#### Task prompt:
Only the number is requested. Tally the lines of the data that hold the string "front".

Keypoint text descriptions

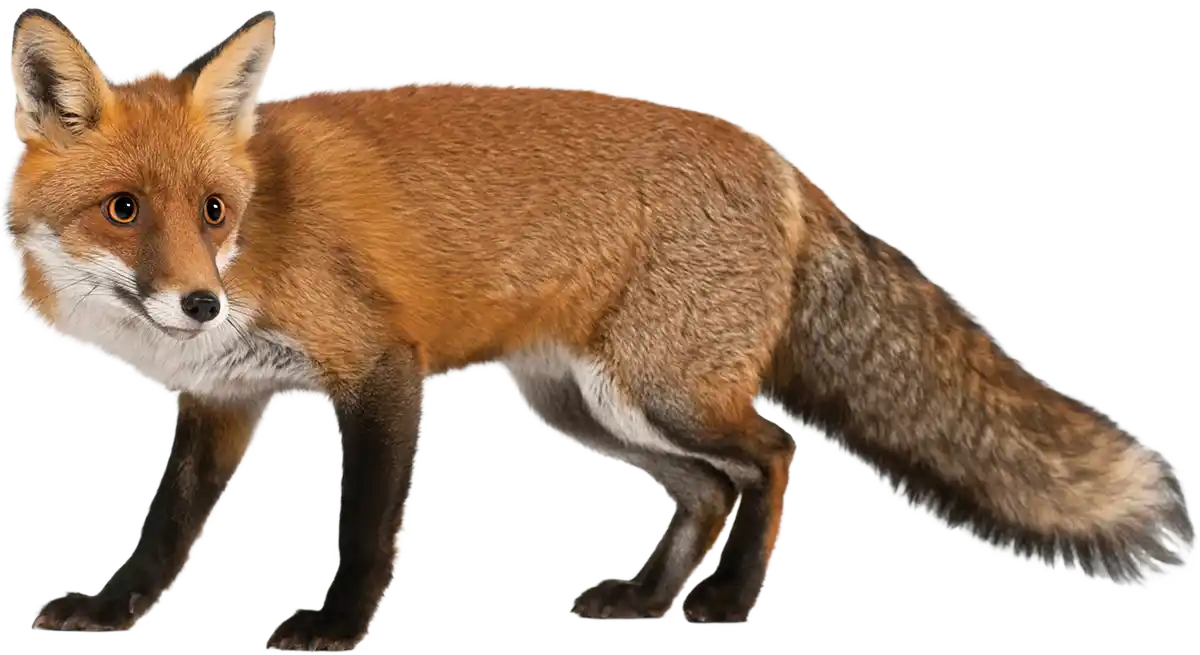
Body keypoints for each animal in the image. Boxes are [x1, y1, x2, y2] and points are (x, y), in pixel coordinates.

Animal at [4, 7, 1195, 652]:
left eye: (213, 210)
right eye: (124, 209)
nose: (198, 302)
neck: (261, 234)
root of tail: (782, 163)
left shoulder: (381, 370)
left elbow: (362, 530)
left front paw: (338, 626)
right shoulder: (225, 397)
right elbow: (163, 530)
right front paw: (112, 611)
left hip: (657, 390)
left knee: (774, 453)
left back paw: (727, 601)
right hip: (585, 406)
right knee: (710, 488)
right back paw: (646, 597)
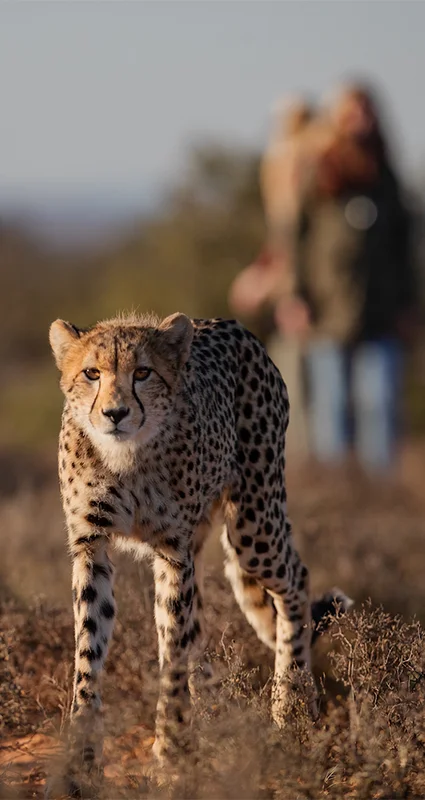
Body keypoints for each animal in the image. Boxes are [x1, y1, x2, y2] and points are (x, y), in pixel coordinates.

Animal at [49, 311, 351, 790]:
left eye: (143, 373)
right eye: (91, 374)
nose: (115, 413)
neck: (126, 456)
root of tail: (231, 324)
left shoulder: (174, 552)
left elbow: (172, 652)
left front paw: (171, 751)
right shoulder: (91, 547)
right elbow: (89, 655)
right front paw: (82, 760)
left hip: (253, 524)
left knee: (295, 580)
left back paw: (290, 706)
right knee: (199, 628)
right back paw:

#### Problem solution:
4